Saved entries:
==================================================
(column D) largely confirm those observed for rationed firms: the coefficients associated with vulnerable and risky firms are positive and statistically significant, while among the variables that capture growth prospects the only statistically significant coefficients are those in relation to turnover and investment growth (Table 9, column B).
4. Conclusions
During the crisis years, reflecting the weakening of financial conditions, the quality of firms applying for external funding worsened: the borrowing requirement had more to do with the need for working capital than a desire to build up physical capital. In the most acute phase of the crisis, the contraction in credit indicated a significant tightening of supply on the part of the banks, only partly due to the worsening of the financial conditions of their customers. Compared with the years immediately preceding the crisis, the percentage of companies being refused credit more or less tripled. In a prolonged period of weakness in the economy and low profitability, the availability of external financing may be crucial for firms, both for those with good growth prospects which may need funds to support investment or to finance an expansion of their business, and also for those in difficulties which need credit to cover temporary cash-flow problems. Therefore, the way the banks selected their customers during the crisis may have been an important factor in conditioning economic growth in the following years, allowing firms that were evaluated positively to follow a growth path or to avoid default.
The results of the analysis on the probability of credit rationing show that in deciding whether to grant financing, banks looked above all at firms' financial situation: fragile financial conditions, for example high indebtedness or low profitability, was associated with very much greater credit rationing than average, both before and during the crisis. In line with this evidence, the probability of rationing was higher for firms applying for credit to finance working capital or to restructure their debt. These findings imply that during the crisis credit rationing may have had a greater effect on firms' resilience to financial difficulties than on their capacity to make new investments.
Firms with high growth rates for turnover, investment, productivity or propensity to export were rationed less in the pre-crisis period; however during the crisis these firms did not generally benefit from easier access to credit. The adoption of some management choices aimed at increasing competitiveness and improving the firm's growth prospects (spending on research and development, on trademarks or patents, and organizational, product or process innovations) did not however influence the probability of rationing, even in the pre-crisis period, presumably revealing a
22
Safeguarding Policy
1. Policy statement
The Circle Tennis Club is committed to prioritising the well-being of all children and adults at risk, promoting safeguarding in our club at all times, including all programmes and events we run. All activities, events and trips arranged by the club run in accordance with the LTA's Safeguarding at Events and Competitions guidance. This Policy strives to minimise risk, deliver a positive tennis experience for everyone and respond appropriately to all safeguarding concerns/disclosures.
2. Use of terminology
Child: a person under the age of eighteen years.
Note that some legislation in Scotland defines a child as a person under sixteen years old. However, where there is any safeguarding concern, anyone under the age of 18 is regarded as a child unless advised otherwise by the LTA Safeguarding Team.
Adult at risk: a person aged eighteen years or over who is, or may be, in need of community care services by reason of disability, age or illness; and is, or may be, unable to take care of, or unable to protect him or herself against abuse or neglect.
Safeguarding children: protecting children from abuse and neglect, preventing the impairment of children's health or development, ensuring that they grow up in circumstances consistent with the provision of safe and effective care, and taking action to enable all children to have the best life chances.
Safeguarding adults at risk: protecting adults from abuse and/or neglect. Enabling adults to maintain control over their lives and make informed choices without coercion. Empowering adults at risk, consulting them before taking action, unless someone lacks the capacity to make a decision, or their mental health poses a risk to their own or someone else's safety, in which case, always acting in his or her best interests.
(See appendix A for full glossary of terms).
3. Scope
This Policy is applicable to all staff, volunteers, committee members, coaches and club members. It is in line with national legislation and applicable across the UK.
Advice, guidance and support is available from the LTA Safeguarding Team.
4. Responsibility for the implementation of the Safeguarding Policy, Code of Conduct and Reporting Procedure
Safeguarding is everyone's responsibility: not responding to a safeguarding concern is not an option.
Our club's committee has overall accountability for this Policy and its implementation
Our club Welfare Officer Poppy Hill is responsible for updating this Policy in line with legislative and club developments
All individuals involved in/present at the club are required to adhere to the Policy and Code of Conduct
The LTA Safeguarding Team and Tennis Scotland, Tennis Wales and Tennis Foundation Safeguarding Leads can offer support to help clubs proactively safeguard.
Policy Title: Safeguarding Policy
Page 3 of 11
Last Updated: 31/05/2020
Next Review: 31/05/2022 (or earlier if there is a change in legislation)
==================================================
▸ **Task instructions**
Your task is to retype all of the records exactly.

▸ **Answer to this problem**
(column D) largely confirm those observed for rationed firms: the coefficients associated with vulnerable and risky firms are positive and statistically significant, while among the variables that capture growth prospects the only statistically significant coefficients are those in relation to turnover and investment growth (Table 9, column B).
4. Conclusions
During the crisis years, reflecting the weakening of financial conditions, the quality of firms applying for external funding worsened: the borrowing requirement had more to do with the need for working capital than a desire to build up physical capital. In the most acute phase of the crisis, the contraction in credit indicated a significant tightening of supply on the part of the banks, only partly due to the worsening of the financial conditions of their customers. Compared with the years immediately preceding the crisis, the percentage of companies being refused credit more or less tripled. In a prolonged period of weakness in the economy and low profitability, the availability of external financing may be crucial for firms, both for those with good growth prospects which may need funds to support investment or to finance an expansion of their business, and also for those in difficulties which need credit to cover temporary cash-flow problems. Therefore, the way the banks selected their customers during the crisis may have been an important factor in conditioning economic growth in the following years, allowing firms that were evaluated positively to follow a growth path or to avoid default.
The results of the analysis on the probability of credit rationing show that in deciding whether to grant financing, banks looked above all at firms' financial situation: fragile financial conditions, for example high indebtedness or low profitability, was associated with very much greater credit rationing than average, both before and during the crisis. In line with this evidence, the probability of rationing was higher for firms applying for credit to finance working capital or to restructure their debt. These findings imply that during the crisis credit rationing may have had a greater effect on firms' resilience to financial difficulties than on their capacity to make new investments.
Firms with high growth rates for turnover, investment, productivity or propensity to export were rationed less in the pre-crisis period; however during the crisis these firms did not generally benefit from easier access to credit. The adoption of some management choices aimed at increasing competitiveness and improving the firm's growth prospects (spending on research and development, on trademarks or patents, and organizational, product or process innovations) did not however influence the probability of rationing, even in the pre-crisis period, presumably revealing a
22
Safeguarding Policy
1. Policy statement
The Circle Tennis Club is committed to prioritising the well-being of all children and adults at risk, promoting safeguarding in our club at all times, including all programmes and events we run. All activities, events and trips arranged by the club run in accordance with the LTA's Safeguarding at Events and Competitions guidance. This Policy strives to minimise risk, deliver a positive tennis experience for everyone and respond appropriately to all safeguarding concerns/disclosures.
2. Use of terminology
Child: a person under the age of eighteen years.
Note that some legislation in Scotland defines a child as a person under sixteen years old. However, where there is any safeguarding concern, anyone under the age of 18 is regarded as a child unless advised otherwise by the LTA Safeguarding Team.
Adult at risk: a person aged eighteen years or over who is, or may be, in need of community care services by reason of disability, age or illness; and is, or may be, unable to take care of, or unable to protect him or herself against abuse or neglect.
Safeguarding children: protecting children from abuse and neglect, preventing the impairment of children's health or development, ensuring that they grow up in circumstances consistent with the provision of safe and effective care, and taking action to enable all children to have the best life chances.
Safeguarding adults at risk: protecting adults from abuse and/or neglect. Enabling adults to maintain control over their lives and make informed choices without coercion. Empowering adults at risk, consulting them before taking action, unless someone lacks the capacity to make a decision, or their mental health poses a risk to their own or someone else's safety, in which case, always acting in his or her best interests.
(See appendix A for full glossary of terms).
3. Scope
This Policy is applicable to all staff, volunteers, committee members, coaches and club members. It is in line with national legislation and applicable across the UK.
Advice, guidance and support is available from the LTA Safeguarding Team.
4. Responsibility for the implementation of the Safeguarding Policy, Code of Conduct and Reporting Procedure
Safeguarding is everyone's responsibility: not responding to a safeguarding concern is not an option.
Our club's committee has overall accountability for this Policy and its implementation
Our club Welfare Officer Poppy Hill is responsible for updating this Policy in line with legislative and club developments
All individuals involved in/present at the club are required to adhere to the Policy and Code of Conduct
The LTA Safeguarding Team and Tennis Scotland, Tennis Wales and Tennis Foundation Safeguarding Leads can offer support to help clubs proactively safeguard.
Policy Title: Safeguarding Policy
Page 3 of 11
Last Updated: 31/05/2020
Next Review: 31/05/2022 (or earlier if there is a change in legislation)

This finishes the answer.